Долл отправилась на кухню баюкать свое горе в обычном для себя насупленном молчании, Сэм вышел наружу – еще раз поглядеть на оскорбительное уродство из сада перед домом. Сам-то он не понимал, из-за чего жена так расстроилась. Антенна очень бросалась в глаза, это правда, но были в ней и красота, и современность. Ее сверкающий металл и острые углы сообщали всему свету: да, мы живем в изысканном доме, вместе с тем мы новые елизаветинцы, вплываем в 1950-е на волне технологических перемен. И чего Долл противится?
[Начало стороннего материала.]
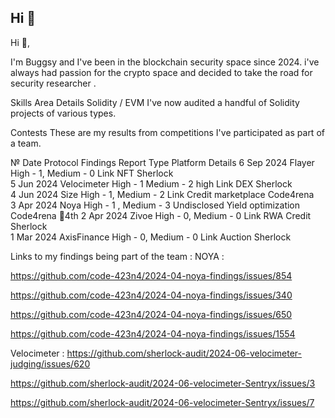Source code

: ## Hi 👋
Hi 👋,

I'm Buggsy and I've been in the blockchain security space since 2024. i've always had passion for the crypto space and decided to take the road for security researcher .



Skills
Area	Details
Solidity / EVM	I've now audited a handful of Solidity projects of various types. 

Contests
These are my results from competitions I've participated as part of a team.

№	Date	Protocol	Findings	Report	Type	Platform	Details	
6	Sep 2024	Flayer	High - 1, Medium - 0	Link	NFT	Sherlock	
5	Jun 2024	Velocimeter	High - 1 Medium - 2 high	Link	DEX	Sherlock	
4	Jun 2024	Size	High - 1, Medium - 2	Link	Credit marketplace	Code4rena	
3	Apr 2024	Noya	High - 1 , Medium - 3	Undisclosed	Yield optimization	Code4rena	🏅4th
2	Apr 2024	Zivoe	High - 0, Medium - 0	Link	RWA Credit	Sherlock	
1	Mar 2024	AxisFinance	High - 0, Medium - 0	Link	Auction	Sherlock	

Links to my findings being part of the team :
NOYA :

https://github.com/code-423n4/2024-04-noya-findings/issues/854 

https://github.com/code-423n4/2024-04-noya-findings/issues/340

https://github.com/code-423n4/2024-04-noya-findings/issues/650 

https://github.com/code-423n4/2024-04-noya-findings/issues/1554 

Velocimeter :
https://github.com/sherlock-audit/2024-06-velocimeter-judging/issues/620 

https://github.com/sherlock-audit/2024-06-velocimeter-Sentryx/issues/3 

https://github.com/sherlock-audit/2024-06-velocimeter-Sentryx/issues/7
За три года до этого, в декабре 1949-го, на холме рядом с Саттон-Колдфилдом установили исполинский телепередатчик, милях в десяти отсюда, и до того важной новостью это сочли, таким научным чудом, что люди специально ездили посмотреть на него – настоящую семейную экскурсию устраивали на целый день. Среди таких были и они с Долл и Мэри – и пусть Долл вроде бы не очень-то восхитилась возникшей перспективой и не очень-то поразилась, увидев сам передатчик, их поездка (по его воспоминаниям) оказалась памятной. Сэм огорчился, упустив “Фестиваль Британии”. Он бы хотел свозить семью в Лондон, посетить Саут-Бэнк, осмотреть “Купол открытий” со всеми его многочисленными и разнообразными научными экспонатами и, конечно, “Скайлон”[15] – чудесную сигароподобную скульптуру, закрепленную стальными кабелями так, что она словно бы висела над Темзой. Уговорить Долл и Мэри на эту поездку ему почему-то не удалось, пришлось довольствоваться чтением обо всем тамошнем в газетах, но Саттон-Колдфилд был куда как ближе, а передатчик впечатление производил по-своему столь же сильное, как и “Скайлон”, насколько представлял себе Сэм. Благодаря новой телевизионной антенне Сэм чувствовал связь с передатчиком, а через него – с Радиовещательным центром в Лондоне, и Борнвилл уже не казался отрезанным от большого мира. Было у Сэма это сильное чувство, что людей по-новому сблизили эти электромагнитные волны, разбегавшиеся из столицы во все города, деревни и поселки страны. А потому не станет он снимать антенну с крыши – и менять ее положение так, чтобы она меньше бросалась в глаза, тоже не будет. Это сила прогресса – и сила единства. Сила добра.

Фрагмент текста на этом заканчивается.